Step 2: Angle bisectors in cyclic quadrilaterals

The angle bisector of an angle in a cyclic quadrilateral has a special property: when it intersects the circumcircle for a second time, the point of intersection is symmetric with respect to the opposite angle's bisector. Specifically, let us consider the angle bisectors of $\angle BAD$, $\angle ABC$, $\angle BCD$, and $\angle CDA$ meeting the circle at points $P, Q, R, S$, respectively.

Because $P$ is the second intersection of the angle bisector of $\angle BAD$ with the circle, it is symmetric with respect to the angle bisector of the opposite angle $\angle BCD$. Similarly, points $Q, R, S$ are symmetric with respect to the angle bisectors of their corresponding opposite angles.

Step 3: Opposite angles of quadrilateral $PQRS$

To prove that $PQRS$ is a rectangle, we need to show that the opposite angles of quadrilateral $PQRS$ are right angles.

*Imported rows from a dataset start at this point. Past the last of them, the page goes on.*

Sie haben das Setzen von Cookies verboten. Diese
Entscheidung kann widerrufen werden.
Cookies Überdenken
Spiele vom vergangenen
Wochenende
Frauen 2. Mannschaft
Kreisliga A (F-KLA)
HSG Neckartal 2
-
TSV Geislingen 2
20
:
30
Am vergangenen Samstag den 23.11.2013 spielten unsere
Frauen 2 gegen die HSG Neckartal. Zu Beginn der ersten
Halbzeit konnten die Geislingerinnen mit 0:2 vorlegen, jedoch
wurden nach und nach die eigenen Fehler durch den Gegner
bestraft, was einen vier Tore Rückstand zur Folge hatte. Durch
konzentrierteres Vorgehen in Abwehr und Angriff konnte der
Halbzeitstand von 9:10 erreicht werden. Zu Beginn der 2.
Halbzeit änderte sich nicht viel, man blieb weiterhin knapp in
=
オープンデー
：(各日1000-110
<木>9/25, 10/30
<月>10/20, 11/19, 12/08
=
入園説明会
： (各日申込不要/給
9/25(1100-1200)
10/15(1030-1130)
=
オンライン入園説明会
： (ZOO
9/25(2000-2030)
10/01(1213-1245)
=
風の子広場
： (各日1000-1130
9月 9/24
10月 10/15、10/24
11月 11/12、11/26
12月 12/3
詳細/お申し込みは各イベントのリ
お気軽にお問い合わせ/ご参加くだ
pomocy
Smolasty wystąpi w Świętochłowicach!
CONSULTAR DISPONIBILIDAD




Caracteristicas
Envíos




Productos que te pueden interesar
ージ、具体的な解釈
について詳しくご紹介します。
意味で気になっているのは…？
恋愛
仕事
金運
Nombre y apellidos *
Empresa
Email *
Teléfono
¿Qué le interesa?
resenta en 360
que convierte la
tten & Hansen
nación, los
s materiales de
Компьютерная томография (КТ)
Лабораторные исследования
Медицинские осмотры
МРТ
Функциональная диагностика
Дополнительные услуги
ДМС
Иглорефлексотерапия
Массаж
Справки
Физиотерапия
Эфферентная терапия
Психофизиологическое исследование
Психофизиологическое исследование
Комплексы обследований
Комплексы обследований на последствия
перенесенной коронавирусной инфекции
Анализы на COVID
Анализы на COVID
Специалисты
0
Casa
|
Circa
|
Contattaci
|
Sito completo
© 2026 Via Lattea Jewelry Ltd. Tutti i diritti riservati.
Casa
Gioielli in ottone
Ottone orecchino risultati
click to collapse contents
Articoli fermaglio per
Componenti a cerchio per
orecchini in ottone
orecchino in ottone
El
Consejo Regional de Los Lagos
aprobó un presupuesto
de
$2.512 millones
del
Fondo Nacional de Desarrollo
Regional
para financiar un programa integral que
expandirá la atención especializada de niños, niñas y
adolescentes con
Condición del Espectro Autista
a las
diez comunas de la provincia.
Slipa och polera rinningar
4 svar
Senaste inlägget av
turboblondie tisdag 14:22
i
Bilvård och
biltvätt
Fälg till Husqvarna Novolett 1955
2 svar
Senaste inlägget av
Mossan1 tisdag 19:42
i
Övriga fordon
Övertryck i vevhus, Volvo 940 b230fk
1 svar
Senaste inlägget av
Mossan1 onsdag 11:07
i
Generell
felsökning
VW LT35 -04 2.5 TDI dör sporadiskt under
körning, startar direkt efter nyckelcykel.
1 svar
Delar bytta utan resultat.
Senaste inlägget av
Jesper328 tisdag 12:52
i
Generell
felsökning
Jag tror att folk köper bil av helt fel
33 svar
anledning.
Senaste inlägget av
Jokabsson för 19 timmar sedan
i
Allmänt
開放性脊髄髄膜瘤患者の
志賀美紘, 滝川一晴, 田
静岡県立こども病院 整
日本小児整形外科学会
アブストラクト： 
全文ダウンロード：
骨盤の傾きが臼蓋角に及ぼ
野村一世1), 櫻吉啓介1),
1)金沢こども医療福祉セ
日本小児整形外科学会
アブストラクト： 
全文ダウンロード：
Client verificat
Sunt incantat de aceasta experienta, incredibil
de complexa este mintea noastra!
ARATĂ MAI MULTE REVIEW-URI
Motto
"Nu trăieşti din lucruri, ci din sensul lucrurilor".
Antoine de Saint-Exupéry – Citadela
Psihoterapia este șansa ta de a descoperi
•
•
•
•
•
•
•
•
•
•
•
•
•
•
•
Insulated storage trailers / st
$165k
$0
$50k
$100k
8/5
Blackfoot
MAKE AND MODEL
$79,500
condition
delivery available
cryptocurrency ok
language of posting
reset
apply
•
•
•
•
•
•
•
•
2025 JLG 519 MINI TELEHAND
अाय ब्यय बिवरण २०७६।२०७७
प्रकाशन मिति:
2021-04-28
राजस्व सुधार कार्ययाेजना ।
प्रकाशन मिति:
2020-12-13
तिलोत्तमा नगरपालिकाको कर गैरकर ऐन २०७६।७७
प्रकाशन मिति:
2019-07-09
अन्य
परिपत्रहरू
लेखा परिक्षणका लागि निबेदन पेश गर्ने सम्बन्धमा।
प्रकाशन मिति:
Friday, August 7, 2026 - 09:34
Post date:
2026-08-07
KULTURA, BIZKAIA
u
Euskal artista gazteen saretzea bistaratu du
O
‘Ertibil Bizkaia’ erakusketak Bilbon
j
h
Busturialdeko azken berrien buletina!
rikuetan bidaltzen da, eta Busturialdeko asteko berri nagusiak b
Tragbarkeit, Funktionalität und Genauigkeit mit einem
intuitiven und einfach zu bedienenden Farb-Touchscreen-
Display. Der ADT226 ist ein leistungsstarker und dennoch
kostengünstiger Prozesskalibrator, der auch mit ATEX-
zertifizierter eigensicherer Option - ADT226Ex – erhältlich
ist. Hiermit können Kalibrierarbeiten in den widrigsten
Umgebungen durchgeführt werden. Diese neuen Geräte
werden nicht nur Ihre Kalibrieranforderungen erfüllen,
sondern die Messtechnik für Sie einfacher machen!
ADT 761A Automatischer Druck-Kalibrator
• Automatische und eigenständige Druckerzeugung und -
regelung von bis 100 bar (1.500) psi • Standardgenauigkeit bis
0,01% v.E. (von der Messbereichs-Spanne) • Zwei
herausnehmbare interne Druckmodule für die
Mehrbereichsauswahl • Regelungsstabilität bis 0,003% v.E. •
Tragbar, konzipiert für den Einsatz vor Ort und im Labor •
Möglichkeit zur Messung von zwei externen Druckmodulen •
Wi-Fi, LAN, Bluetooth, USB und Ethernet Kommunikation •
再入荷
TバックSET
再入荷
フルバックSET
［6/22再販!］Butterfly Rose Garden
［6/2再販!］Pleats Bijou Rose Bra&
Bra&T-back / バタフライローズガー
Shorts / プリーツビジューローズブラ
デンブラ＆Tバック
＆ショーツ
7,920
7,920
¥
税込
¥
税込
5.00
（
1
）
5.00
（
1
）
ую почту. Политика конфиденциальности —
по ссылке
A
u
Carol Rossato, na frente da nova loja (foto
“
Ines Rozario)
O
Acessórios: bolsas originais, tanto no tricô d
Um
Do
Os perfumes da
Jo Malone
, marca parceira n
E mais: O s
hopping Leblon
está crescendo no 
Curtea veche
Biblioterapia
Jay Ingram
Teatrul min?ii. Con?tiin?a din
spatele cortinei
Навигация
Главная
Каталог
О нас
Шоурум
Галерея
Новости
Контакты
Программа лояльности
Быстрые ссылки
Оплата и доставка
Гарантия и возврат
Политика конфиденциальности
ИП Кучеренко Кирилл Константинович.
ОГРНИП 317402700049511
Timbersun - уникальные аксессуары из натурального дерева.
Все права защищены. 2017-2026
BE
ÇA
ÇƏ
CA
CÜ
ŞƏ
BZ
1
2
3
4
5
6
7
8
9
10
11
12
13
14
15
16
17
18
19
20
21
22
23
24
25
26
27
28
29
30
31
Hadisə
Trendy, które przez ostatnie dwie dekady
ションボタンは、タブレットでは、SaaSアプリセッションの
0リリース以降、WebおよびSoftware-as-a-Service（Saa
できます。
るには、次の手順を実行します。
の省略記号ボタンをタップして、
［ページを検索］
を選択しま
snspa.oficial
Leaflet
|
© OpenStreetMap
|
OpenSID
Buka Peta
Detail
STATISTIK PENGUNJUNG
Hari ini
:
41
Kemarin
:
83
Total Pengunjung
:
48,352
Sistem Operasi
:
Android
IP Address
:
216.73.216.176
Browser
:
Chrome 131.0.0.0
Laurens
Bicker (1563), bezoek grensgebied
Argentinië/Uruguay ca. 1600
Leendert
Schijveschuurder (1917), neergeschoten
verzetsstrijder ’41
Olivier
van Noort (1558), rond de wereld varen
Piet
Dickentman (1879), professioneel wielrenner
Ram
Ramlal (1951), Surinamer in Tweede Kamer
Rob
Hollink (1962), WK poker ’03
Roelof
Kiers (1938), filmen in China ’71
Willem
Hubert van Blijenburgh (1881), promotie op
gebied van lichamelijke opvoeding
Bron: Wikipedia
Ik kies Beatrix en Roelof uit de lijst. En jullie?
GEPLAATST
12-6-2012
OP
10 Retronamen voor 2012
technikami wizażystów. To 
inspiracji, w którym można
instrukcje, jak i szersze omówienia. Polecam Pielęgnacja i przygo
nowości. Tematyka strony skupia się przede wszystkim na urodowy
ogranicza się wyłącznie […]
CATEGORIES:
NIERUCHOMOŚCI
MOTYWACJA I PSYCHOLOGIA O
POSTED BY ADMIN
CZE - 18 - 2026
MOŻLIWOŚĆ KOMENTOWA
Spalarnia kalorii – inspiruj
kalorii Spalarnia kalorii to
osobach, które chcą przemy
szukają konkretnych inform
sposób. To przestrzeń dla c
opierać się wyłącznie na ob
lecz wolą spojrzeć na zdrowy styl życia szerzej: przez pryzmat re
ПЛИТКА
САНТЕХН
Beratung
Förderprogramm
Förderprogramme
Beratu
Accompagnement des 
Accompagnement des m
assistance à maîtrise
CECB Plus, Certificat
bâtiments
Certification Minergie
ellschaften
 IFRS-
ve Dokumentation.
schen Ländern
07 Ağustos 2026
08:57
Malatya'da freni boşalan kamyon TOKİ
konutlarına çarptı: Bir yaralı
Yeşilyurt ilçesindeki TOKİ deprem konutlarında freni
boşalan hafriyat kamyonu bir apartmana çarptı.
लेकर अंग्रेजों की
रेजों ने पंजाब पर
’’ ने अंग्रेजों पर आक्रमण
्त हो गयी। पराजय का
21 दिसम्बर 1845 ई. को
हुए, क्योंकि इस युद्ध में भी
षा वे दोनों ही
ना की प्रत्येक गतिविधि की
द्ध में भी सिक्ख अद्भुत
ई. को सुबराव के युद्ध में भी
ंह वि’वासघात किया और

We start by observing the relationship between the angles of quadrilateral $PQRS$.

Since the points $P, Q, R, S$ are defined by the second intersections of the angle bisectors with the circle, the quadrilateral formed by these points will have specific angular relationships based on the symmetry of the bisectors. In particular:

• The angle between the lines $PQ$ and $PS$ corresponds to half of $\angle A$, because $P$ lies on the bisector of $\angle A$, and similarly for other points.

Using these symmetries and the fact that opposite angles in a cyclic quadrilateral sum to $180^\circ$, we can deduce that the angles in $PQRS$ are right angles. For example, the angle between the lines $PQ$ and $PS$ is $90^\circ$ due to the perpendicularity enforced by the symmetry of the angle bisectors and their intersections with the circumcircle.

Step 4: Conclusion

Since all angles in $PQRS$ are right angles, we conclude that quadrilateral $PQRS$ is a rectangle.

Questions:

1. Why do the opposite angles in a cyclic quadrilateral sum to $180^\circ$?
2. What is the significance of the second intersection point of an angle bisector with the circumcircle?
3. How does symmetry between the angle bisectors contribute to the proof?
4. Could you explain the geometric significance of right angles in this problem?
5. How would the proof change if $ABCD$ were not cyclic?

Tip: In cyclic quadrilaterals, always explore properties related to angles and angle bisectors to leverage symmetry and geometric relations.